La siguiente meteoalerta, como se conoce a este criterio para establecer excepciones a la normativa nacional, será la naranja. Esta se activará cuando las temperaturas superen los 39 grados y 37 en el Pirineo. En este caso, la cosecha será permitida hasta las 14.00 horas tanto en regadío con periodicidad eventual como en secano. Siempre que los agricultores cuenten con las medidas de prevención de teléfono móvil, observador y tractor con apero o con capacidad para 1.000 litros de agua.
Por lo que respecta a los cultivos que no son cereales o leguminosas, como pueden ser los viñedos, olivares, frutales, maíz y alfalfa con riego permanente, colza, girasol o cultivos en verde con destino ensilados, bastará con teléfono móvil y un extintor hídrico de 9 litros o una mochila de 15.
Nivel amarillo y verde: menos de 39 grados
Se decretará el nivel amarillo cuando las temperaturas superen los 34 grados en los Pirineos y los 36 en el resto de la Comunidad foral. En esta situación, los agricultores deberán tener en cuenta que podrán hacer uso de su maquinaria pesada en cultivos de cereal y leguminosas de secano y de riego eventual con las medidas preventivas ya citadas. Igual que en nivel naranja con la excepción de la hora. Se permite más de las 14.00 horas.
En lo referido al volteado, hilerado y empacado de cultivos de secano en verde para forrajes con destino a henificación o deshidratación también deberán cumplir con las medidas de seguridad. Para la cosecha bastará con el teléfono y el extintor hídrico de 9 litros o mochila de 15. En el resto de parcelas y tipos de cultivo valdrá con estas dos últimas medidas.

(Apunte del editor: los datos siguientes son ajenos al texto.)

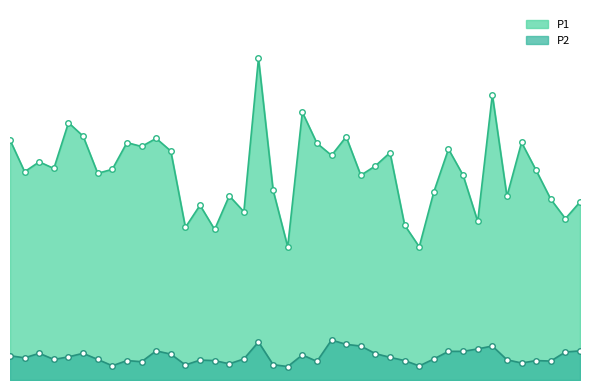

The value of P1 at 10 is 8.8. True or false?

False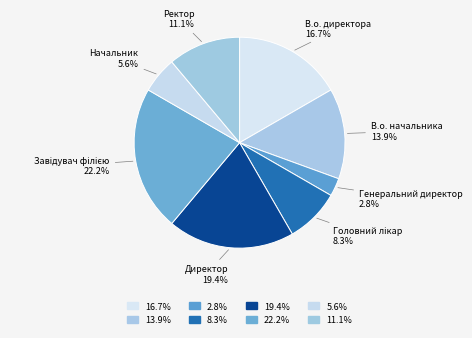

Which slice is the smallest?

Генеральний директор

En la meteoalerta verde, la normativa se limita al teléfono móvil y la mochila o extintor independientemente de la categoría. Es el nivel más permisivo y corresponde a las temperaturas por debajo de los 34 grados en el Pirineo y los 36 en el resto de la geografía foral.
Otros ámbitos incluidos en la estrategia
El sector agrícola no es el único ámbito contemplado en este plan de prevención de incendios. En él se habla de trabajos forestales. Basan su criterio en las meteoalertas citadas, igual que en la parte agrícola, y centran las acciones en el aprovechamiento forestal y la corta de arbolado. Para ello dividen el mapa en cinco comarcas, por tipo de vegetación (hayas, robles, pinos, choperas...) y los condicionantes varían desde la prohibición total hasta el desarollo de la actividad con medidas.

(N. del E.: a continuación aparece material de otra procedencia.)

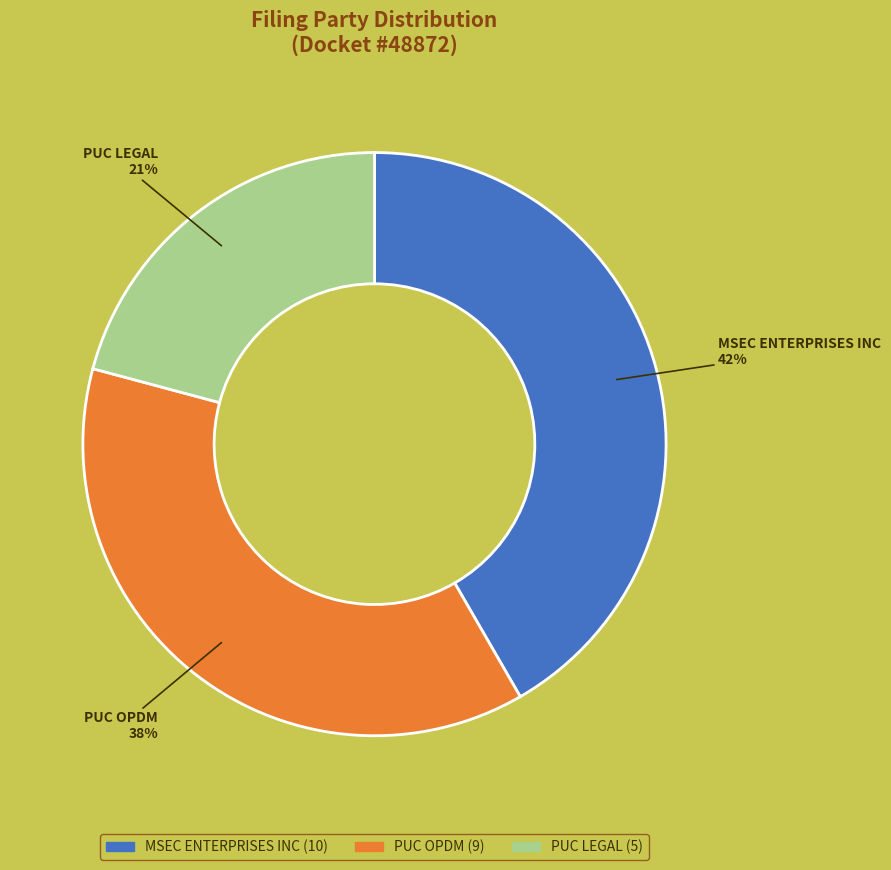

To the nearest percent, what is the difference between the PUC LEGAL and MSEC ENTERPRISES INC slice percentages?

21%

La obra civil también tiene su apartado en el plan de prevención. Se centran en los trabajos , tanto de carácter público como privado realizados a menos de 400 metros de suelo forestal. El uso de maquinaria en meteoalerta roja queda prohibido. El uso de fuego en las romerías estará prohibido en situación de riesgo muy alto o extremo de incendios. En los días en los que no exista ese riesgo, pero que estén entre el 1 de junio y el 30 de septiembre, se podrá utilizar fuego siempre que se haya comunicado con un mes de antelación. Se podrán celebrar conciertos aún con riesgo alto siempre que haya medidas y recursos de extinción.